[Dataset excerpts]

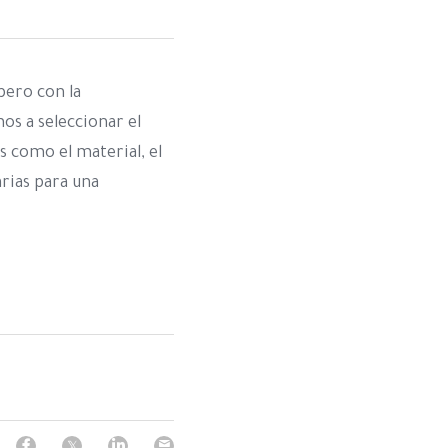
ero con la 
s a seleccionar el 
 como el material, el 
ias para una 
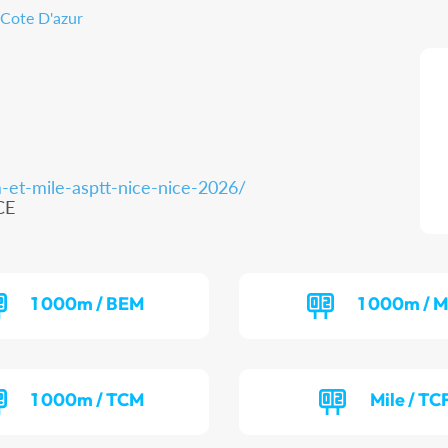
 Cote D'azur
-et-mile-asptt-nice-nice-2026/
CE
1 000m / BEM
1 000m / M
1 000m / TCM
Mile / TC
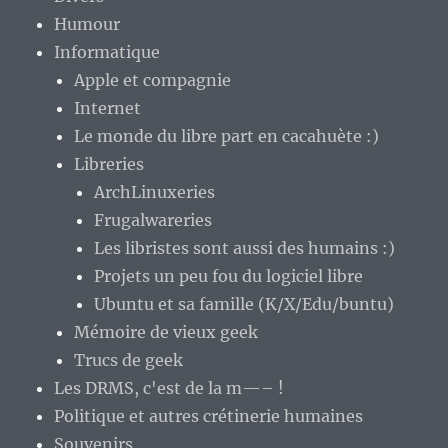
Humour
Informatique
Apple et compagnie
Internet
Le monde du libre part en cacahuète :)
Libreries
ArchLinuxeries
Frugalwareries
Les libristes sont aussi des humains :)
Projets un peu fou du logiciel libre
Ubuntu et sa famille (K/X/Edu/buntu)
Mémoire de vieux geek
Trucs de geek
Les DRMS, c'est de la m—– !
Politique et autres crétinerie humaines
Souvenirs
* * *
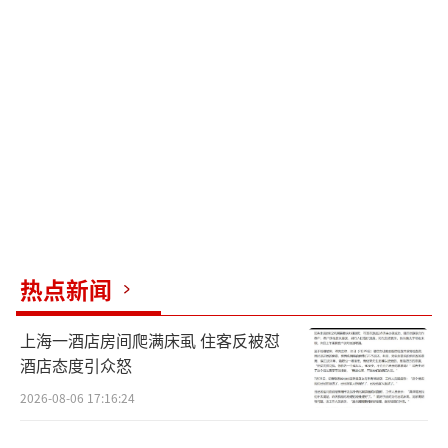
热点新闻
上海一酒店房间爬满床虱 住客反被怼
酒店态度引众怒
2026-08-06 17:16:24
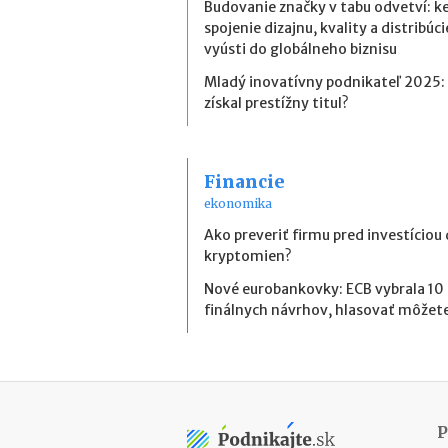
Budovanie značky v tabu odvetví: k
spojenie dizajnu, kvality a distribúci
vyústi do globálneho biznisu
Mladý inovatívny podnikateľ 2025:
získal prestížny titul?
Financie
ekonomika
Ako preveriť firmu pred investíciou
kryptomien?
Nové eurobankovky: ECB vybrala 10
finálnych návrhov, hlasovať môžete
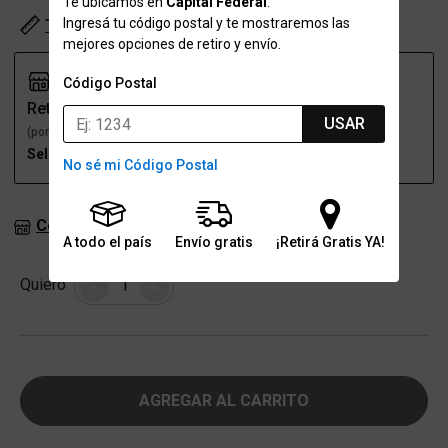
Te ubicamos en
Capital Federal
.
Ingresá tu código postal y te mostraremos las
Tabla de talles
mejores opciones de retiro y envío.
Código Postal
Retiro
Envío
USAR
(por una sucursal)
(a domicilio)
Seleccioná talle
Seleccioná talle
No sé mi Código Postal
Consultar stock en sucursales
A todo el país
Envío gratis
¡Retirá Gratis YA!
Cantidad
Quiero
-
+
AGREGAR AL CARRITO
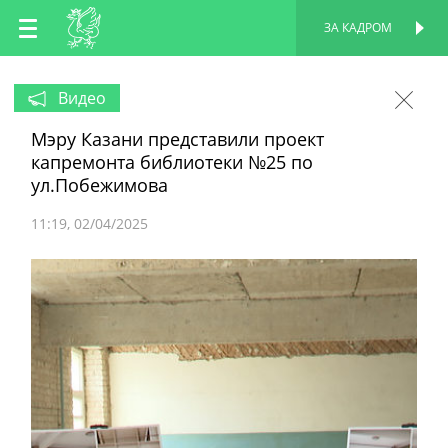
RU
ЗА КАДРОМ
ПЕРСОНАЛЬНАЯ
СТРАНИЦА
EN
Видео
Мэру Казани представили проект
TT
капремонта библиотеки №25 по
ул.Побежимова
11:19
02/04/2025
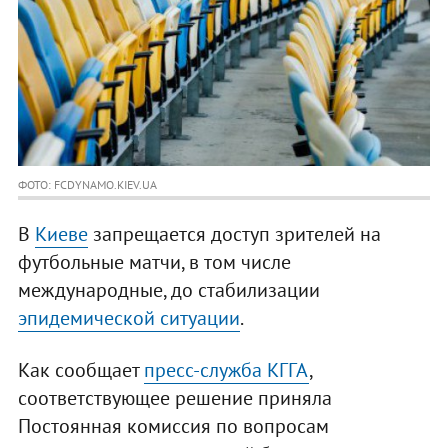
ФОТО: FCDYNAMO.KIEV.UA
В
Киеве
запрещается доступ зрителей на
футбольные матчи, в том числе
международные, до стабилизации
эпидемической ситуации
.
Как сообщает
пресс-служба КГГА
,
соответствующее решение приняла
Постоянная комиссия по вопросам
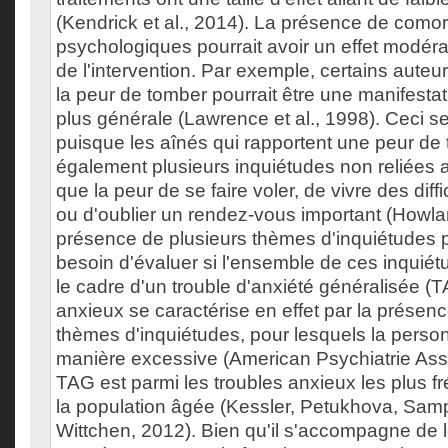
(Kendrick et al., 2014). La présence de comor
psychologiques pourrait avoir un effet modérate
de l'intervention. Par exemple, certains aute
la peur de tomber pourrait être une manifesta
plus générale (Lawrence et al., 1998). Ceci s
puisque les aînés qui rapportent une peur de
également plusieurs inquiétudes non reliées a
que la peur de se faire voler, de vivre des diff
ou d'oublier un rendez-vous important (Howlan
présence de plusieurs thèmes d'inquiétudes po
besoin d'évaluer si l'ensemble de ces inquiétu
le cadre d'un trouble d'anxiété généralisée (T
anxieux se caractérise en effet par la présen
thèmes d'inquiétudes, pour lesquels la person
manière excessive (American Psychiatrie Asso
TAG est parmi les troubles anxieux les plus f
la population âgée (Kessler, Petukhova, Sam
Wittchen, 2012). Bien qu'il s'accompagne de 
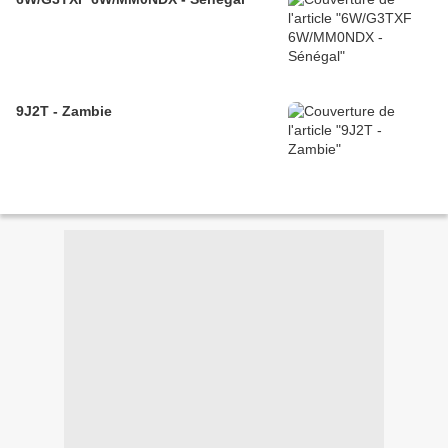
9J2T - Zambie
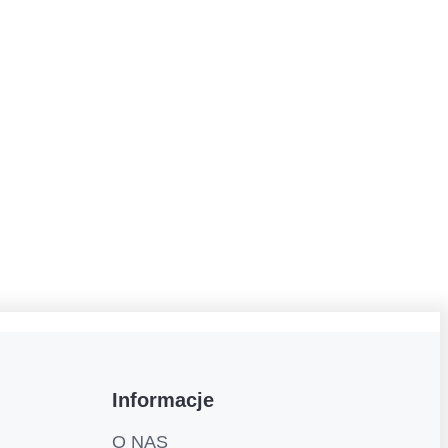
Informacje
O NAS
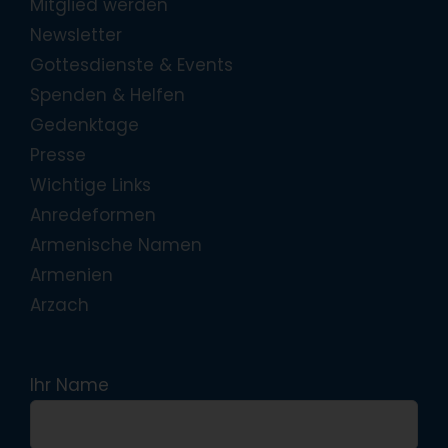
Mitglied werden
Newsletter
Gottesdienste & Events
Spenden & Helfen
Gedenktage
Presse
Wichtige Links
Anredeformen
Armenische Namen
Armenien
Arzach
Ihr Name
...
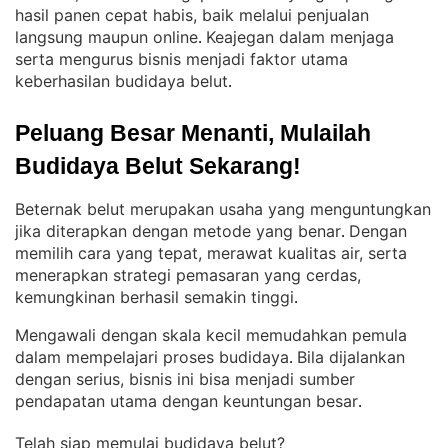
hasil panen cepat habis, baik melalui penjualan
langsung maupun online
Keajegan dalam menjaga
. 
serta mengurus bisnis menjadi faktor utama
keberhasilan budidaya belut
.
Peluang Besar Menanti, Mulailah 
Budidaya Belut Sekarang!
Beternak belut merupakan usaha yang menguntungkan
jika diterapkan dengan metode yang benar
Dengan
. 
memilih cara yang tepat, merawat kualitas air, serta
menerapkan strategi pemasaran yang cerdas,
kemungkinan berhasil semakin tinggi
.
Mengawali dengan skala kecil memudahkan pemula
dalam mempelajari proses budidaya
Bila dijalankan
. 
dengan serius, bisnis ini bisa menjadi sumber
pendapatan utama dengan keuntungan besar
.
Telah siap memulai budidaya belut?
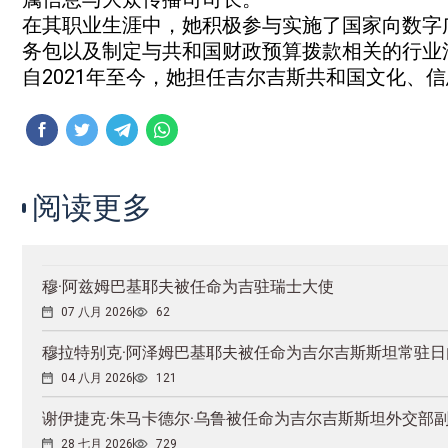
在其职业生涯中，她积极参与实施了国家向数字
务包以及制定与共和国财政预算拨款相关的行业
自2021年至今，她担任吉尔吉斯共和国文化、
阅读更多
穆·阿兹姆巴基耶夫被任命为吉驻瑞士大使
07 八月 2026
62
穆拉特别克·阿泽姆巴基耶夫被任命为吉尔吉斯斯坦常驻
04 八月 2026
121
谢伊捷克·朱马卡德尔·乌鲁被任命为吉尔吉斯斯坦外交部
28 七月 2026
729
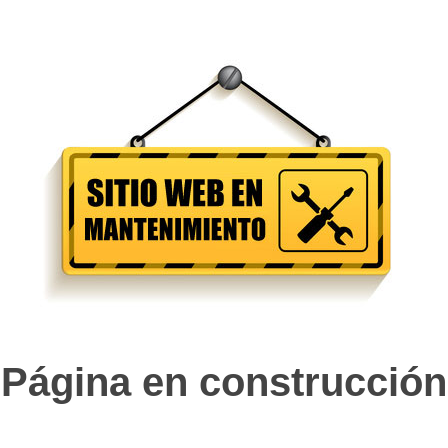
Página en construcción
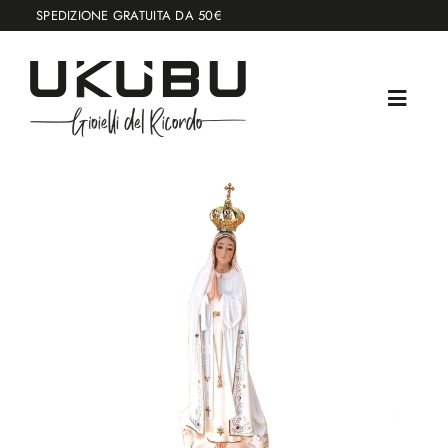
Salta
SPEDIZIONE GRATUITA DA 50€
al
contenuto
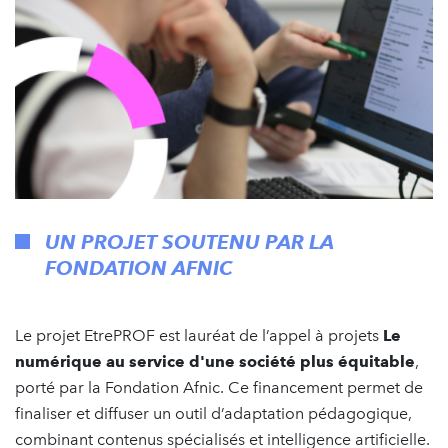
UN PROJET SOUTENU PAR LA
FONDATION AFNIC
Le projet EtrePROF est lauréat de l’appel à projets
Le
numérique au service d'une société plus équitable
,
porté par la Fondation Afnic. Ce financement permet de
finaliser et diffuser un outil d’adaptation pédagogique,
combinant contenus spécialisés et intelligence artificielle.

# [DIRECTIVE]
Scan the records above and show every line in which the word "pourrait" occurs.

# [EXERCISE RESPONSE]
psychologiques pourrait avoir un effet modérate
la peur de tomber pourrait être une manifesta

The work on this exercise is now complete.